Below are entries; count the lines among them that contain the word "pixels", and give only the count.

(Document layout analysis data)
= = = = =

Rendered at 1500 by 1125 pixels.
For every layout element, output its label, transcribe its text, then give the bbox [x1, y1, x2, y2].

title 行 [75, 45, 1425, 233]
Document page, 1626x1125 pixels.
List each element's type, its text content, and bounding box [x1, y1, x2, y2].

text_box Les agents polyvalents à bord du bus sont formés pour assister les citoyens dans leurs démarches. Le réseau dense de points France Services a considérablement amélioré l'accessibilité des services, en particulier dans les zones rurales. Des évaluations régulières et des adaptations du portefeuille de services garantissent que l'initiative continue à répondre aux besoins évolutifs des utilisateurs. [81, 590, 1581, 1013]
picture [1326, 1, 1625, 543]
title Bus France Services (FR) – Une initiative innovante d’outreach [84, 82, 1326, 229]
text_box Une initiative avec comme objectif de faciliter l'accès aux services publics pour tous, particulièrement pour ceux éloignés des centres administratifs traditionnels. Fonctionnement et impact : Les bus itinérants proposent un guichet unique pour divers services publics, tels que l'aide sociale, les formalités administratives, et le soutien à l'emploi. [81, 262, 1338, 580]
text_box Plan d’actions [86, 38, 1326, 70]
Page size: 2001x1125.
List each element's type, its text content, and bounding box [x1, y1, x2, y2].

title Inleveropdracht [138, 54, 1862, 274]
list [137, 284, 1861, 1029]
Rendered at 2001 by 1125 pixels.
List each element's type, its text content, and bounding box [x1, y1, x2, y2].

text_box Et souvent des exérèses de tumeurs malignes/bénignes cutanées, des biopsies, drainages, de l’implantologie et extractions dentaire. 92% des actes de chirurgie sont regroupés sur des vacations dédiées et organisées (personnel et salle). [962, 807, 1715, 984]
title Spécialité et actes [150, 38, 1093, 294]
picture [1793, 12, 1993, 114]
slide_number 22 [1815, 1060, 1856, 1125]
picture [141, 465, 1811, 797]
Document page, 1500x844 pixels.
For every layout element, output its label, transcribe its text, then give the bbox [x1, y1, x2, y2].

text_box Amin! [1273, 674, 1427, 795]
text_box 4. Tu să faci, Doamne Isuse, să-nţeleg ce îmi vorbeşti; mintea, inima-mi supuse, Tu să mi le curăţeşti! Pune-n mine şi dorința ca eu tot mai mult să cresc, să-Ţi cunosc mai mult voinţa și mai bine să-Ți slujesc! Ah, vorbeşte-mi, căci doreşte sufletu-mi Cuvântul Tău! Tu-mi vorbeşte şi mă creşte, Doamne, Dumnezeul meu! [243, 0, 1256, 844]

= = = = =

§ SOLUTION TO THIS PROBLEM:
4